Soil carbon redistribution and organo-mineral associations after lateral soil movement and mixing in a first-order forest watershed

2018 
Abstract We test the hypothesis that erosion driven soil movement on hillslopes results in an increase in new organomineral associations and overall organic matter storage in colluvial deposits within a forested hillslope. We measured mineral specific surface area (SSA), organic carbon (OC), meteoric radioisotopes ( 210 Pb, 137 Cs, 10 Be), soil physical properties, C/N, δ 15 N, δ 13 C, and ∆ 14 C in bulk soil and density fractions in a hillslope transect of soil pits. The quantity of OC per unit of mineral surface area (OC/SA) and OC inventories increased by a factor of 2–3 in depositional sites as result of soil mixing due to erosional movement as confirmed by 210 Pb, 137 Cs, and 10 Be profiles and inventories.
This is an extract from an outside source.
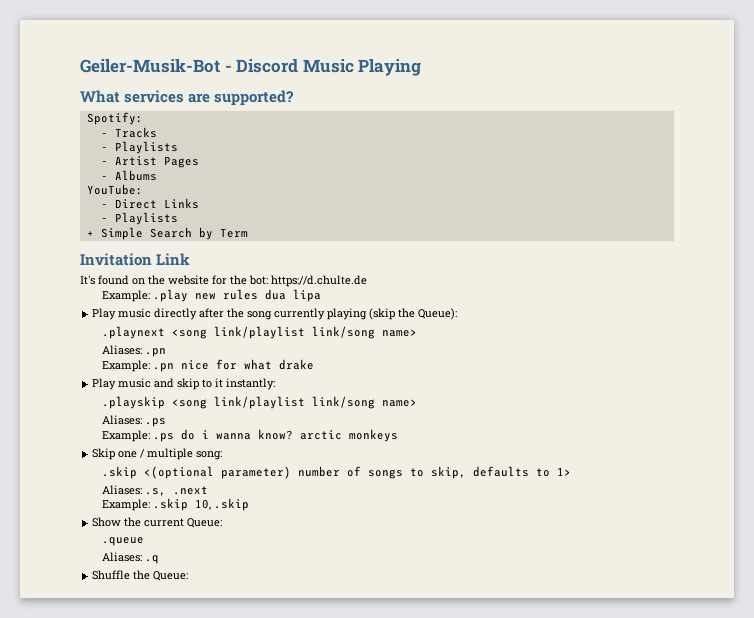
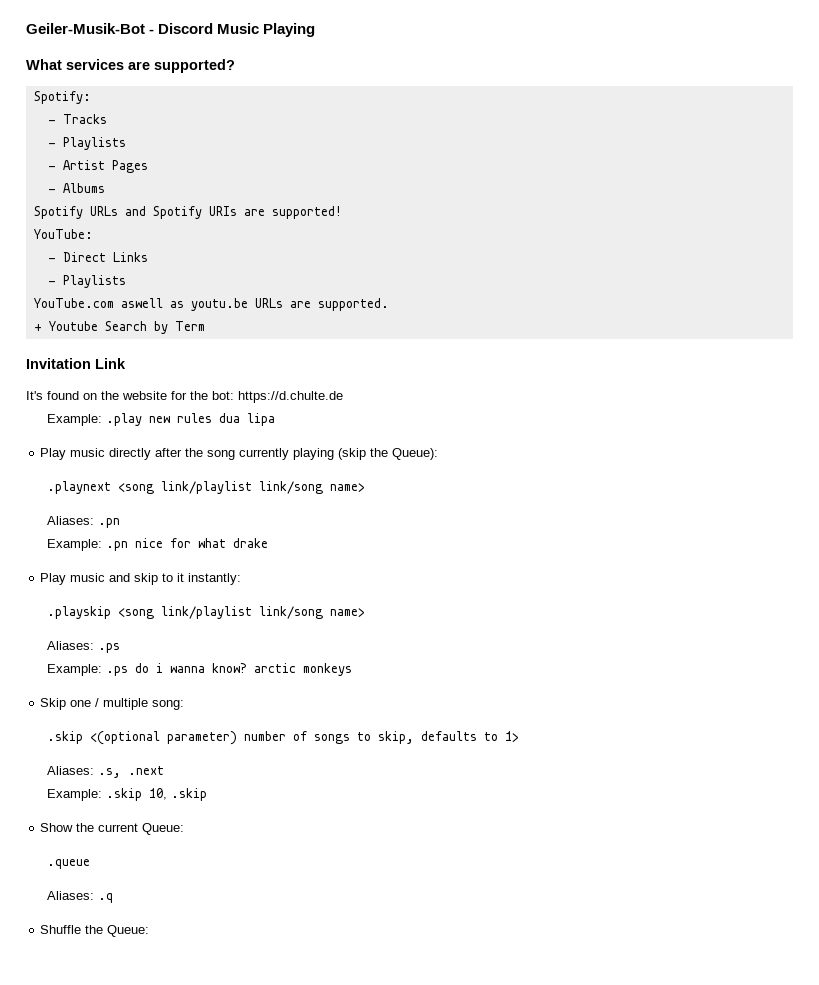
(157, 175) none -> [33,206,342,219] // Spotify URLs and Spotify URIs are supported!
(178, 218) none -> [33,298,389,311] // YouTube.com aswell as youtu.be URLs are supported.
[100,227,143,240] Simple -> [48,321,98,331] Youtube

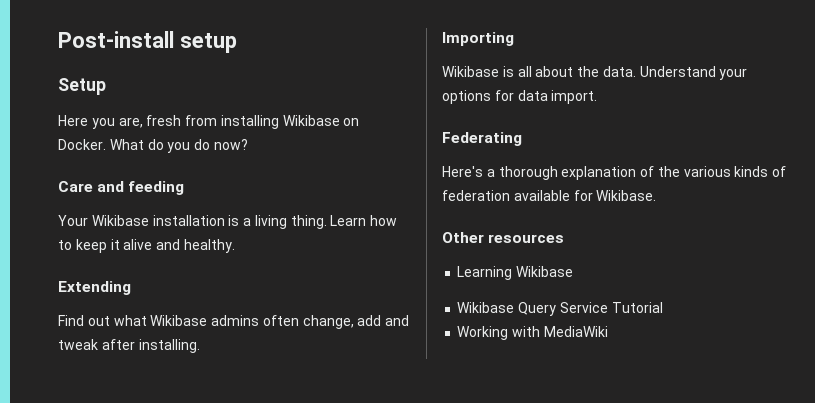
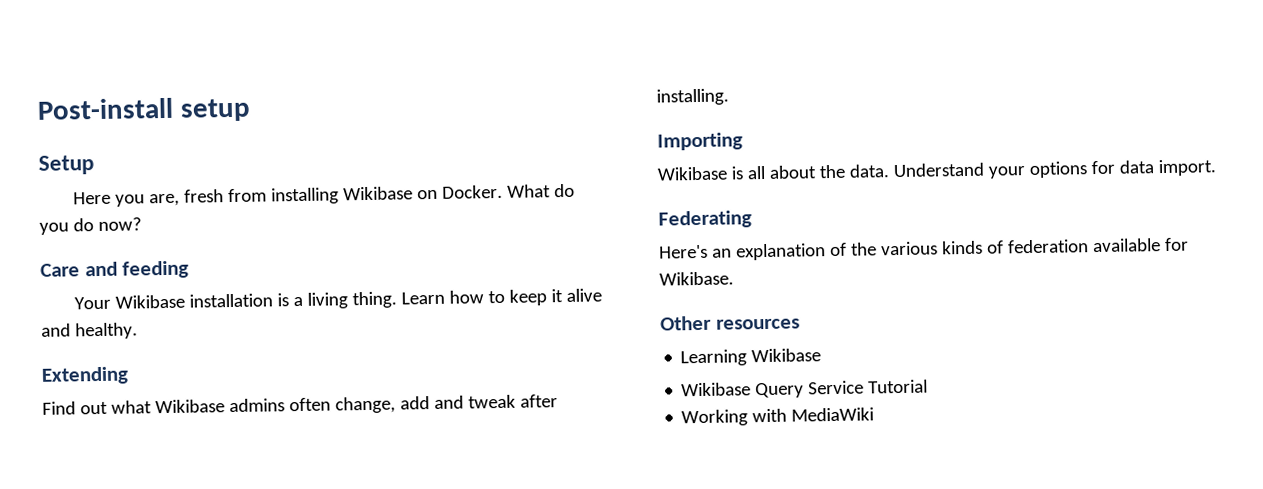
[486,166,558,180] a thorough -> [711,248,732,258] an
Soil mixing systematically decreased C/N and enriched stable isotopes of δ 13 C and δ 15 N, revealing that formation of organomineral associations instead of microbial processing was responsible for depth trends in organic matter composition. Our findings indicate that the processes that associate organic matter and minerals are fundamentally linked with organic matter composition, and OC/SA, C/N, δ 13 C, and δ 15 N provide proxies for organic matter stabilization by soil minerals.